*YOUR INSTRUCTIONS*. In the chemistry problem below, list every chemical species that appears in the reaction equation at the start of the solution.

Question

At ${250}^{0}C$ and 1 atm pressure, the v.d. of $PC{l}_5$ is 57.9 Calculate

(i) $K_p$ for the reaction (ii) % dissociation when P is doubled.

Find $X=i+ii$

The answer X must be an integer.

Answer 1

$PC{l}_5$ $\rightleftharpoons$ $PC{l}_3$ + $C{l}_2$

$(V.d.{)}_{obs.}$ = $57.9$

$\Rightarrow$ $M_{mixture}$ = $2\times 57.9$ = $115.8$

$\Rightarrow$ Observed mol.wt. = $\frac{Theoreticalmol.wt.}{Totalno.ofmoles}$

$M_{mixture}$ = $\frac{M_{th}}{[1+(n-1\left)\alpha \right]}$ = $\frac{208.5}{1+\alpha }$ $\Rightarrow$ $\alpha$ = $0.8$

$\Rightarrow$ $K_p$ = $\frac{{\alpha }^{2}P}{1-{\alpha }^2}$ = $\frac{16}{9}=1.7$

When P is doubled,
$\frac{16}{9}$ = $K_p$ = $\frac{{\left(a^{\prime }\right)}^2}{1-({a^{\prime })}^2}{P}^{\prime }$ $[\because$ $P^{{}^{\prime }}$ = $2atm]$

$\therefore$ $a$ = $0.69$ (ii) $Ans.$

Therefore, $X=i+ii$

$X=1.7+0.69=2.39\simeq 2$

*RAW RECORDS*.
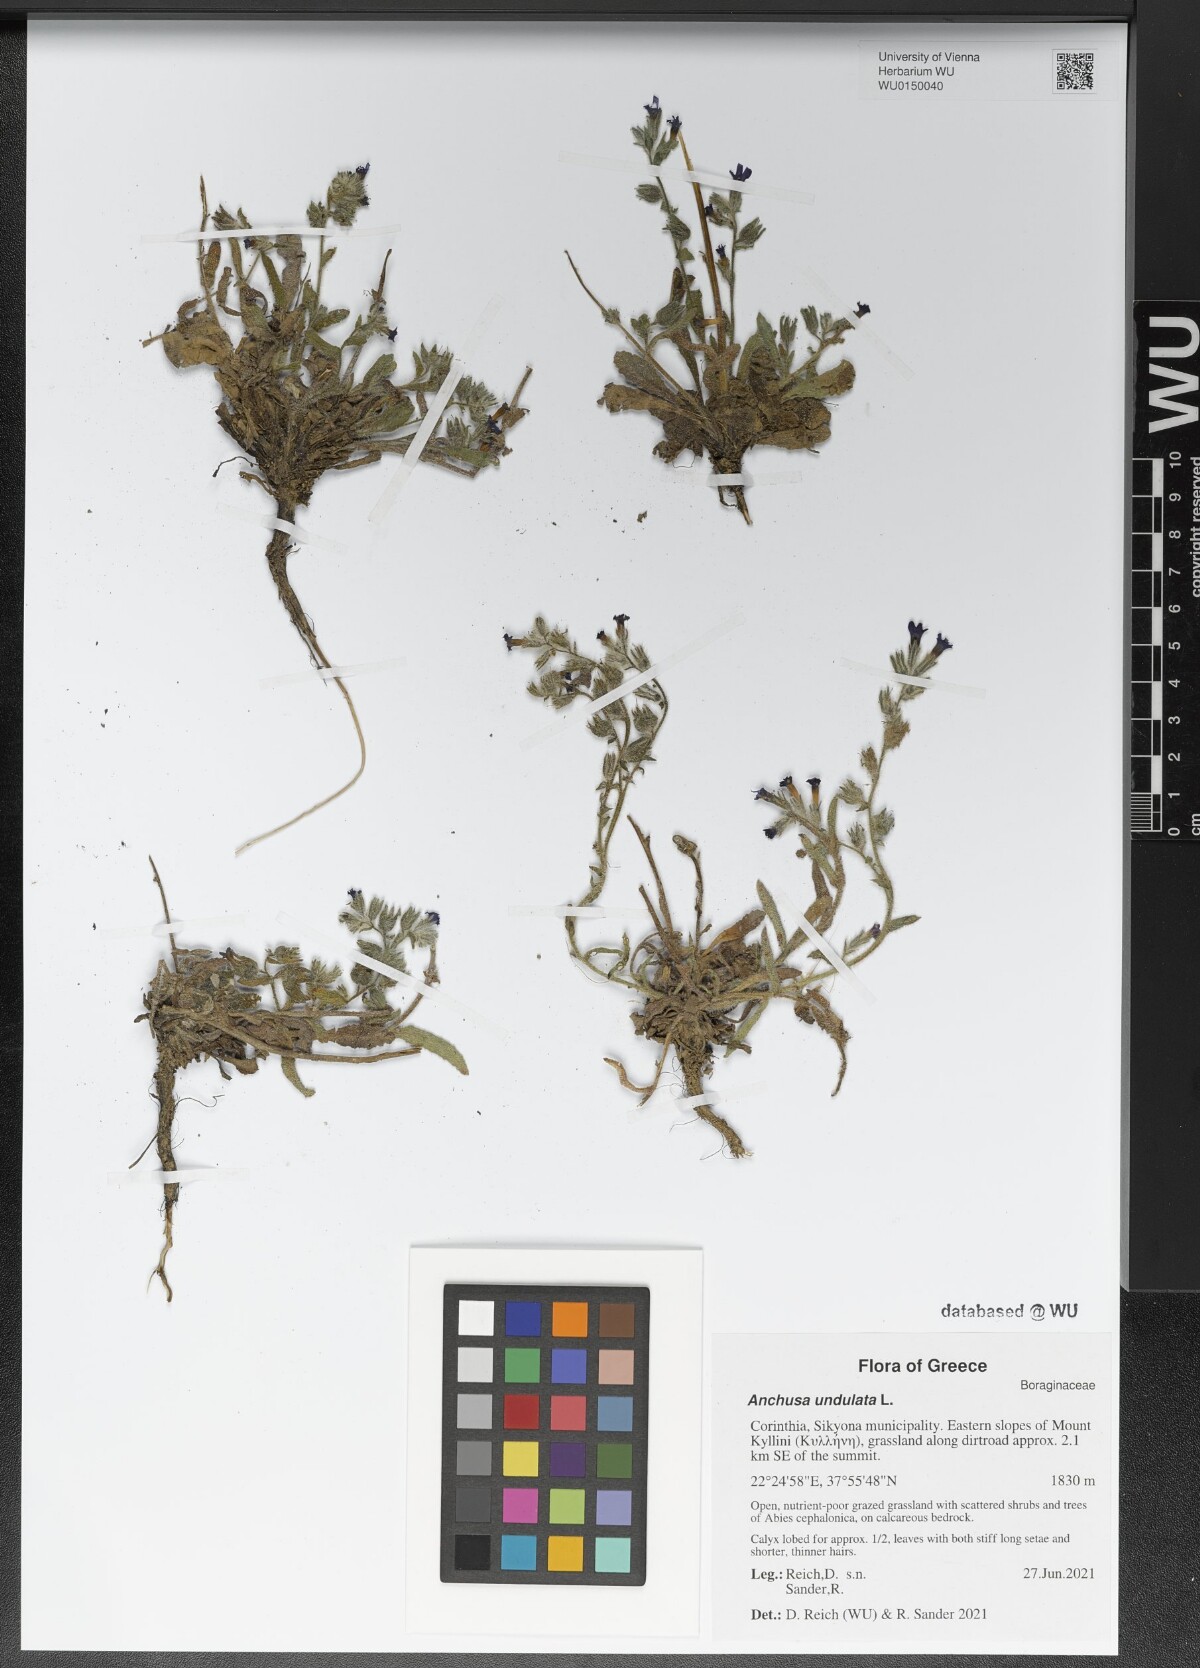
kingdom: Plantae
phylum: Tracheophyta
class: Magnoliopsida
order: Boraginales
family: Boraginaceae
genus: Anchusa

...

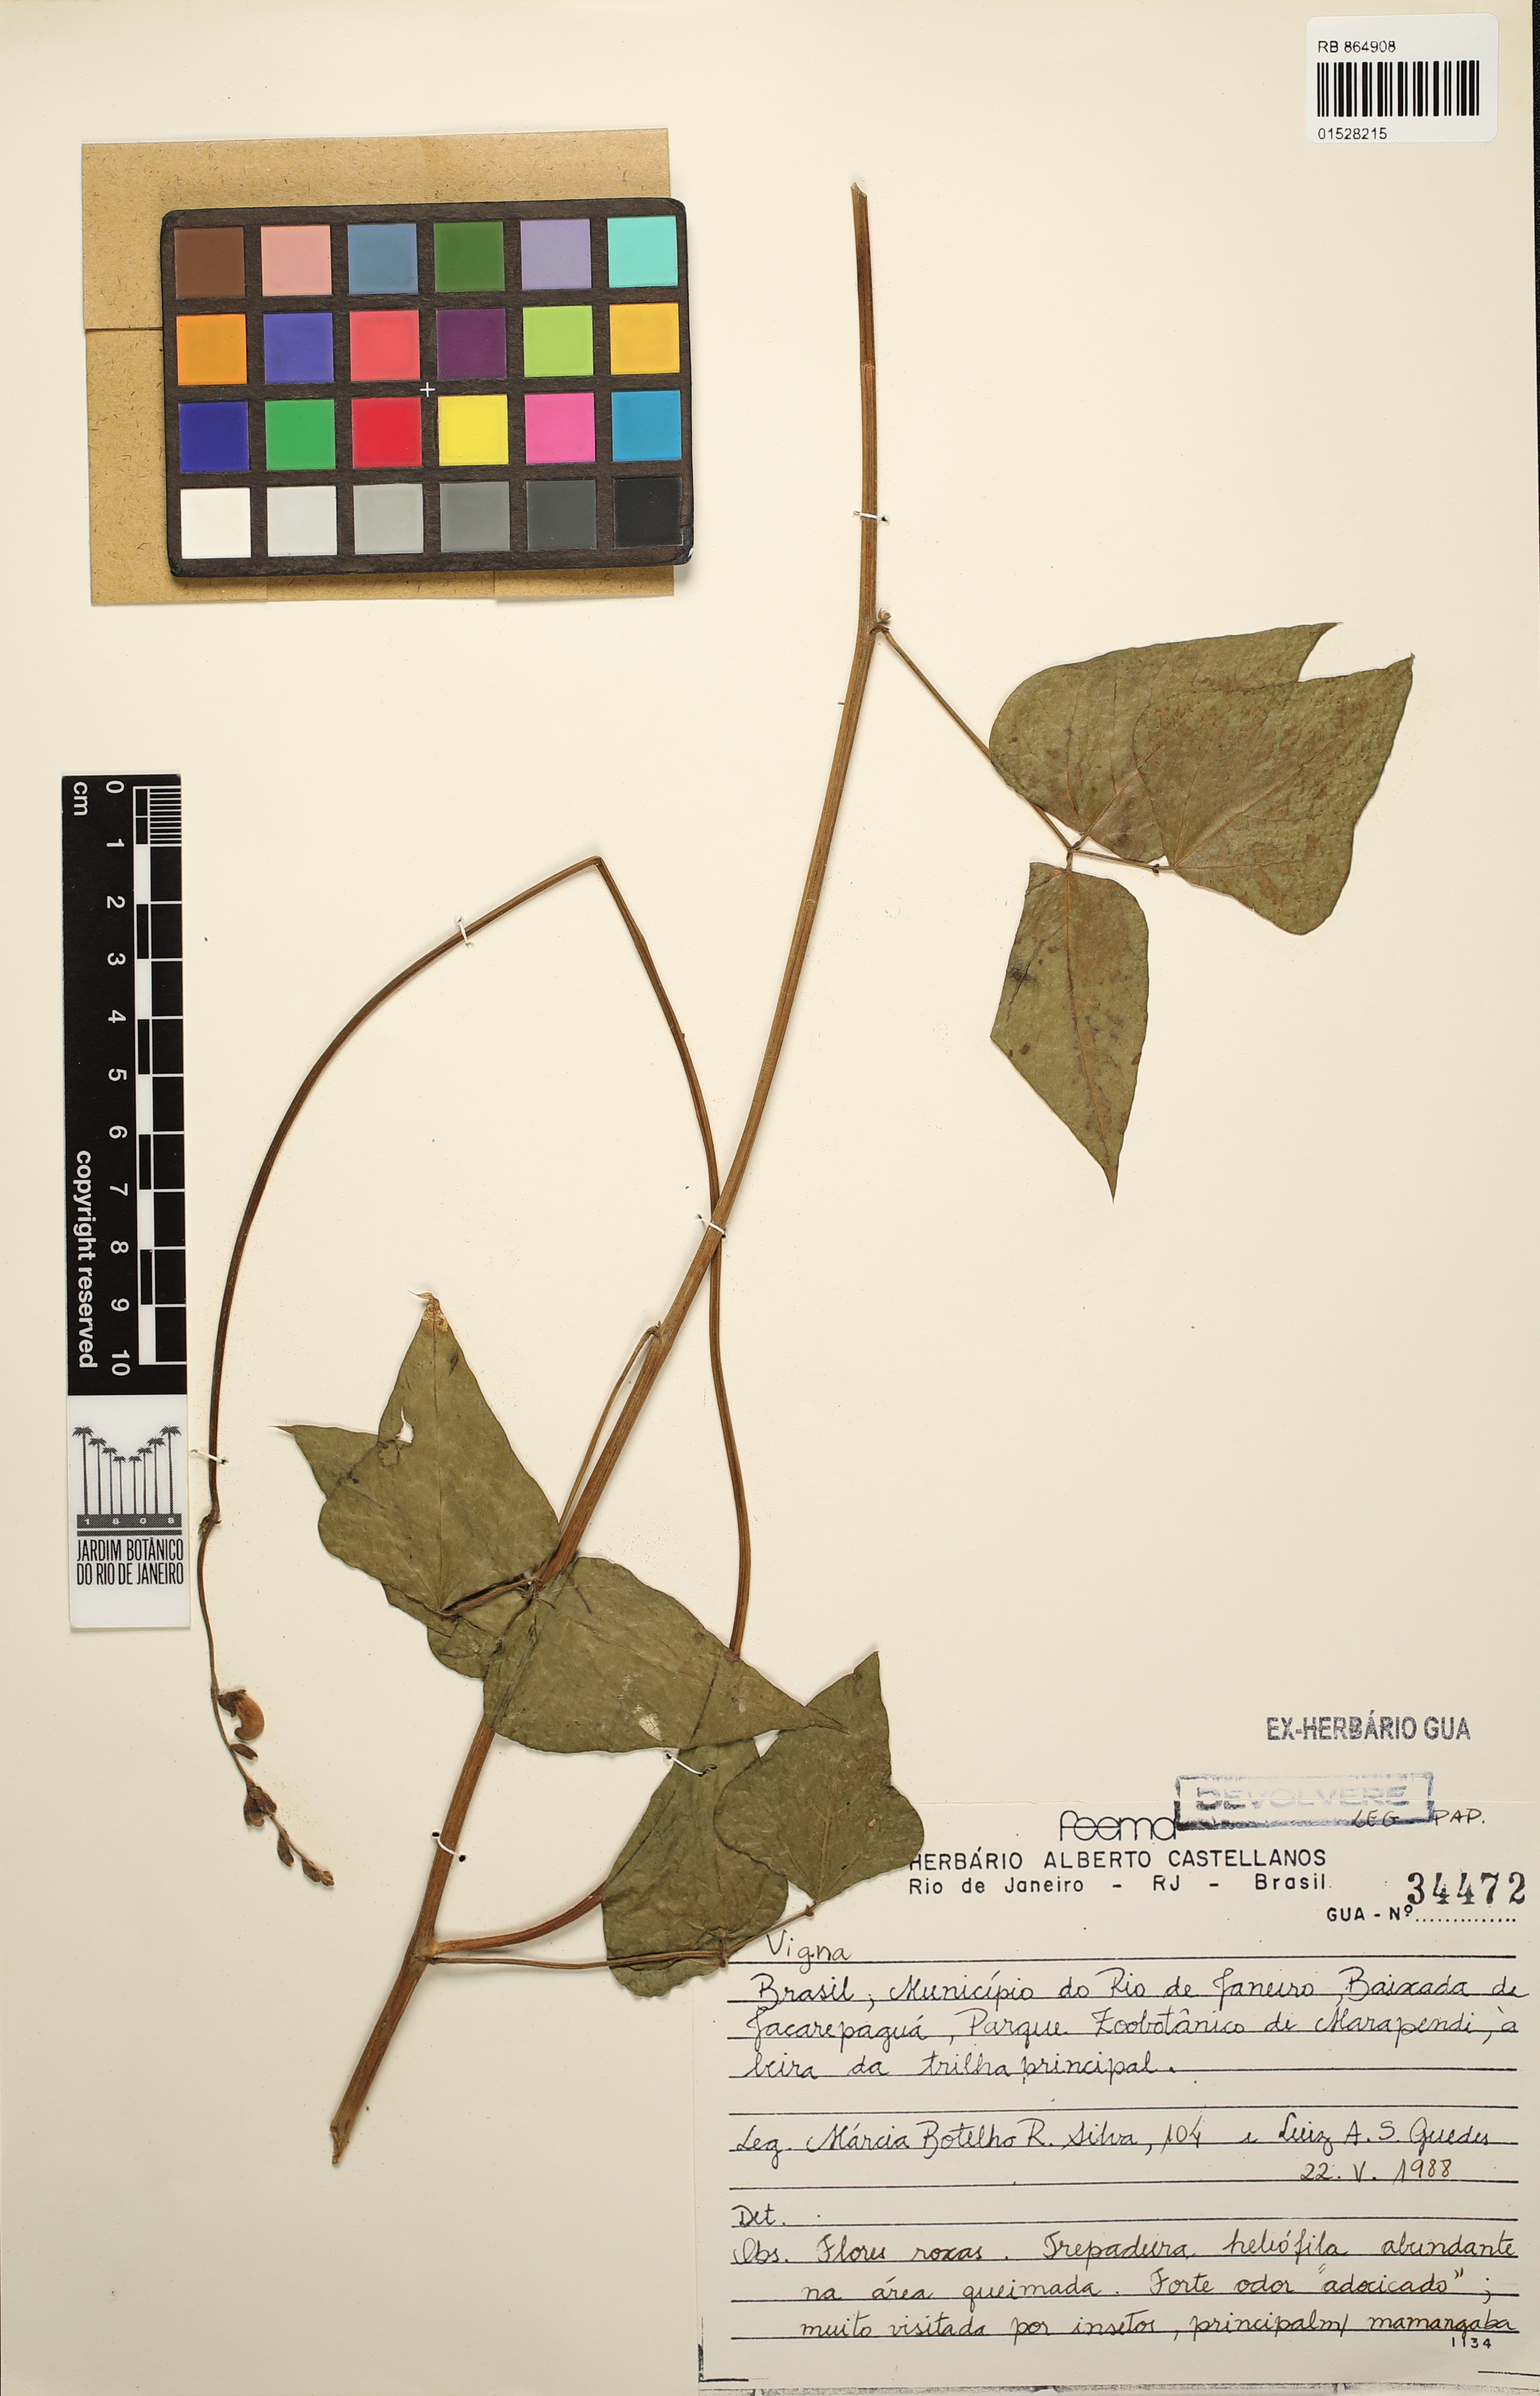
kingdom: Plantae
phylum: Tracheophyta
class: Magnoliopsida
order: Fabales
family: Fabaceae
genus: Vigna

*FINAL RESULT*. PCl5, PCl3, Cl2